Review - Mrs Henderson Presents (Noel Coward Theatre, London)

When the recently widowed Laura Henderson purchases The Windmill Theatre, she comes up with an idea to pull audiences in... create an act in which women pose as nude statues stage. Based on the 2005 film of the same name, Mrs Henderson Presents is a brand new musical, which tells the story of Mrs Henderson and follows the lives of several of her theatre's employees, during the years leading up to World War 2. 
I must admit, before seeing this show I'd never seen the film before, and had tried to stay away from almost everything to do with this show, as I wanted to go in completely blind. This is a decision I am very pleased that I made, as while there were some moments of predictability in the plot, there were also a lot of surprises. One of the biggest surprises for me (which might sound astonishing given the plot outlined in the official synopsis of the show) was just how much nudity the piece featured. But I am happy to report that every nude scene was presented very tastefully. I was also happy to note the undertones of body positivity which ran throughout this show. 

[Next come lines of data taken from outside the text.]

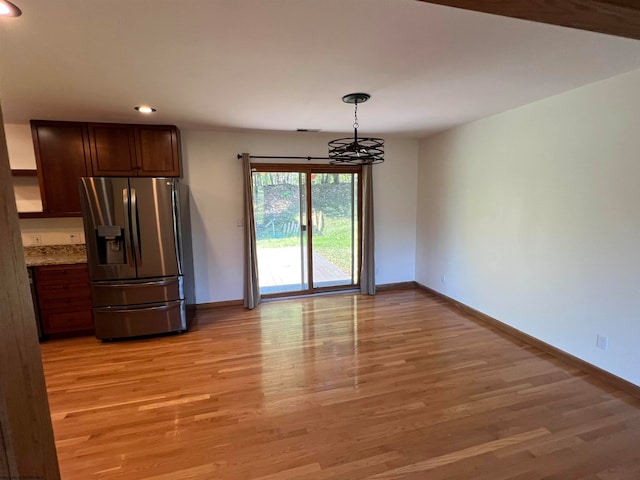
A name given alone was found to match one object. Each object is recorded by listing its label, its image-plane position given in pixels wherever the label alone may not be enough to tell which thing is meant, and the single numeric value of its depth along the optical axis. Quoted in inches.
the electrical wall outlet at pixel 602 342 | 107.0
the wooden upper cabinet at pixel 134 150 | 144.8
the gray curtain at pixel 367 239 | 197.3
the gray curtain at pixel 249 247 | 174.9
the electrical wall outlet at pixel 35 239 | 153.9
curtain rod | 179.0
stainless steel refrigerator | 135.2
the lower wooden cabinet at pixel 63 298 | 137.8
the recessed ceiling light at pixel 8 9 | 57.2
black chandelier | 110.6
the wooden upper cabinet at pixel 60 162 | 139.3
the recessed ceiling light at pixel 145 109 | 121.9
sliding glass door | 189.3
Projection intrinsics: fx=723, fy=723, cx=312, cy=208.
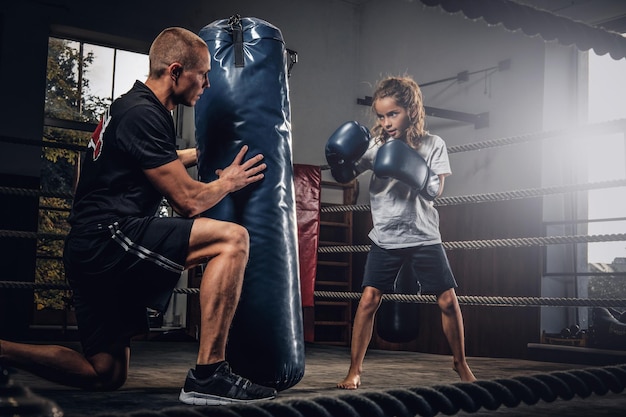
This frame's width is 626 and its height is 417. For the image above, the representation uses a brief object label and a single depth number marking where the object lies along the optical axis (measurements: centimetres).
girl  238
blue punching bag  178
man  169
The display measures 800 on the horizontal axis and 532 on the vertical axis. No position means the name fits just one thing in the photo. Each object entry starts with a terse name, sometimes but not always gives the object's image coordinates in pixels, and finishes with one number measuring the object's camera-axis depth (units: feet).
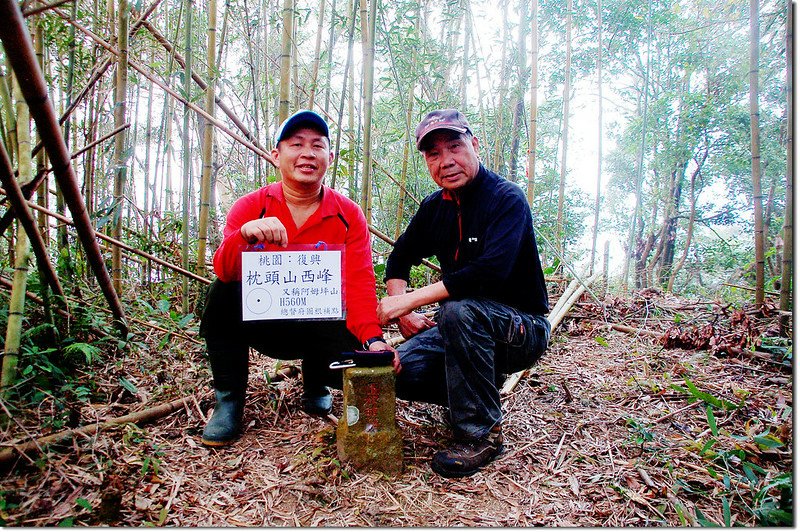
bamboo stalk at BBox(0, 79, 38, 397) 4.76
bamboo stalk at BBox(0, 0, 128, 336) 3.31
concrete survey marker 5.02
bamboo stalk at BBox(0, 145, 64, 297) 4.03
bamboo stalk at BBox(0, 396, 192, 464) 4.33
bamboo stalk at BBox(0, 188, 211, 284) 6.39
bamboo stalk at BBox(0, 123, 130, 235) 4.80
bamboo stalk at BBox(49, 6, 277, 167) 6.20
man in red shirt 5.66
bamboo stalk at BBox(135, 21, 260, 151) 7.52
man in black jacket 5.32
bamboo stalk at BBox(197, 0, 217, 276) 7.45
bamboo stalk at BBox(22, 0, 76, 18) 3.96
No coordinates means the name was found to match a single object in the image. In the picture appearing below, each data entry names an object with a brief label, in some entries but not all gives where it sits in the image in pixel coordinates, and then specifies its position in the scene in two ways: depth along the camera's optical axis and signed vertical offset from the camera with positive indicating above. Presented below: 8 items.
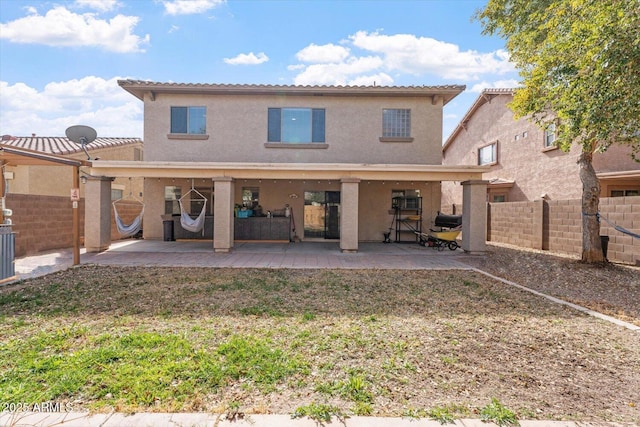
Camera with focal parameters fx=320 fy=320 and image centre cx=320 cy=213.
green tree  6.08 +2.95
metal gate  6.59 -0.98
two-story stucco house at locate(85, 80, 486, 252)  12.98 +2.58
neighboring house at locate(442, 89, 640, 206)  14.12 +2.49
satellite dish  10.98 +2.51
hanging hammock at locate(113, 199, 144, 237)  10.52 -0.68
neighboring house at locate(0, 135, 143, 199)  13.91 +2.42
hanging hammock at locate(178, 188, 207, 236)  10.90 -0.52
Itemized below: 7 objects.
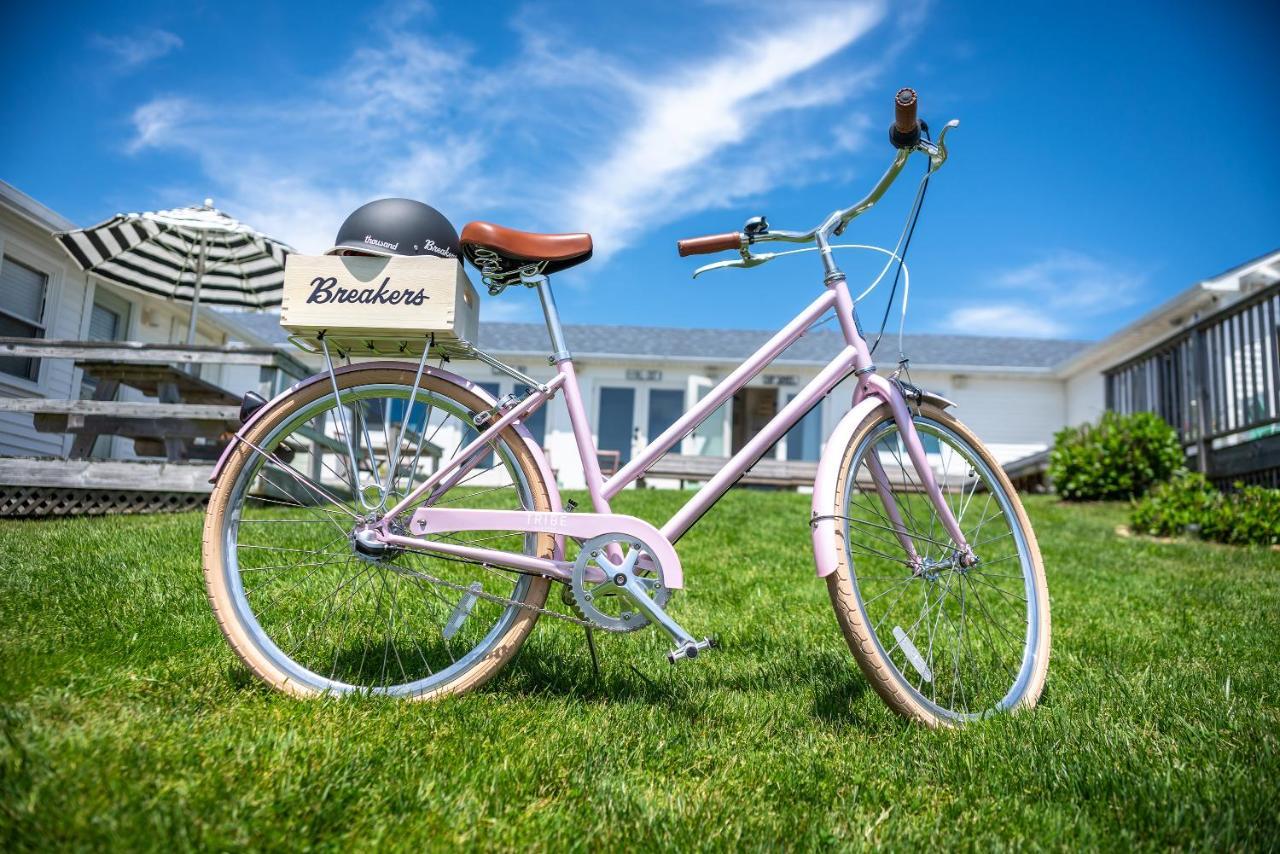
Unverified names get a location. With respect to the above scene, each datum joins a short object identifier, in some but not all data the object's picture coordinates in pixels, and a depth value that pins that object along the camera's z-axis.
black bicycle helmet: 2.14
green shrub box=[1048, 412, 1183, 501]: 8.23
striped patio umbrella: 7.77
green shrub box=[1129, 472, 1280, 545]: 5.93
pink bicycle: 2.04
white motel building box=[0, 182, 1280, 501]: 11.88
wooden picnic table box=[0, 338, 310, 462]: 6.43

However, despite the extent to which the formation of the nude statue acts appeared to be the main storyline, thus prompting several emotional moments (such as a particularly striking scene at the end of act 1) centered around it, the biggest downfall of Mrs Henderson Presents was that it never really decided what story it wanted to tell. The plot revolved around around so many characters that I never really formed much of a connection with any of them, and this meant that all of the moments which should have been gutwrenchingly emotional ended up feeling a little bit flat. 

But what about the music? Well, there were a few standout numbers, such as the title number and Emma Williams' breathtaking If Mountains Were Easy To Climb, but there were also a good number of songs that all sounded very similar, and quite a few occasions were several songs seemed to blur into one. I also felt as if some of the vocal skills of the cast were not utilised to their fullest effect, as several of the songs were rather pedestrian. That being said, the performances of the stoic yet ostentatious Tracie Bennett as Mrs Henderson, and the captivating Emma Williams as the reluctant star of The Windmill Theatre were an absolute joy to watch.

Photo credit - Tristram Kenton
All in all, Mrs Henderson Presents was a lovely musical with a fabulous cast. Even though it had its faults, it was wonderful to see a new British musical on the West End.